SELECTED PASSAGE:
######

For almost an hour, this isn’t the famous interview of Richard Nixon by David Frost (Michael Sheen). Rather, it’s the setup. Frost was a surprise choice to interview the former President, considered a lightweight by his media compatriots. Frost was better known for his high living and womanizing than for his hard-hitting journalism.

For the first hour we see him desperately trying to get the financing to put on the interview since all the networks had blackballed Frost’s interview out of pique that they couldn’t get it for themselves. Frost ended up having to commit his own money to the project and paid Nixon $600,000 up front.

This film is disappointing to someone who lived through the Nixon era as did I (I had lunch in the White House Mess the day after Gerald Ford was sworn in as Nixon’s successor) and who saw the Frost/Nixon interviews when they were telecast.

The star of the movie isn’t Langella, although he’s getting all the ink. The star for me is Sheen, who actually does do an expert recreation of David Frost, although he makes him a lot more likeable than the real Frost who always came across as pretty arrogant. The film paints Frost as being pushed around by Nixon until the final interview when, in true Hollywood fashion, Frost scores a touchdown with little time remaining on the clock. It just takes a long time to get there.

######

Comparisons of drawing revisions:
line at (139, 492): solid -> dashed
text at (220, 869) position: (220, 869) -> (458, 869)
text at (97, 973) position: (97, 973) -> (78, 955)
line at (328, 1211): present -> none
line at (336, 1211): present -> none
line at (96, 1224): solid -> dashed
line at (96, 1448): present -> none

######

USING THE INFORMATION:
a) Quote the Frost/Nixon film review, from "This film is" down to "to get there.".
b) In the Frost/Nixon film review, how much money did Frost pay Nixon up front?
c) Continue the Frost/Nixon film review from where it stops.

ANSWERS PER TASK:
a)
This film is disappointing to someone who lived through the Nixon era as did I (I had lunch in the White House Mess the day after Gerald Ford was sworn in as Nixon’s successor) and who saw the Frost/Nixon interviews when they were telecast.

The star of the movie isn’t Langella, although he’s getting all the ink. The star for me is Sheen, who actually does do an expert recreation of David Frost, although he makes him a lot more likeable than the real Frost who always came across as pretty arrogant. The film paints Frost as being pushed around by Nixon until the final interview when, in true Hollywood fashion, Frost scores a touchdown with little time remaining on the clock. It just takes a long time to get there.

b) $600,000

c)
The film ends with James Reston, Jr. (Sam Rockwell), an anti-Nixon hack who was one of Frost’s two advisors while prepping for the interview, wrapping it up at the end of the film and applying the coup de grace to Nixon by stating that he was never “rehabilitated” and implying that he never again regained any influence. However, I know this not to be true. I was fairly close to one of Ronald Reagan’s “kitchen cabinet,” the four men who were behind his rise to power. I dated his daughter in college and was in contact with him throughout Reagan’s 1980 campaign. He told me that they received abundant advice from lots of people, but by far the most astute and best advice they received from anyone was from Richard Nixon. Despite what director Howard would have you believe, Nixon wrote several best-selling books and was respected by the people who counted.

I’d like to score the film as a big miss because of its unfortunate political bias, but Sheen does a good job and it is interesting. The sad fact is that Nixon had enough weaknesses that had Howard chosen to tell the story honestly and straight up, Nixon probably wouldn’t have come out much better then he does here.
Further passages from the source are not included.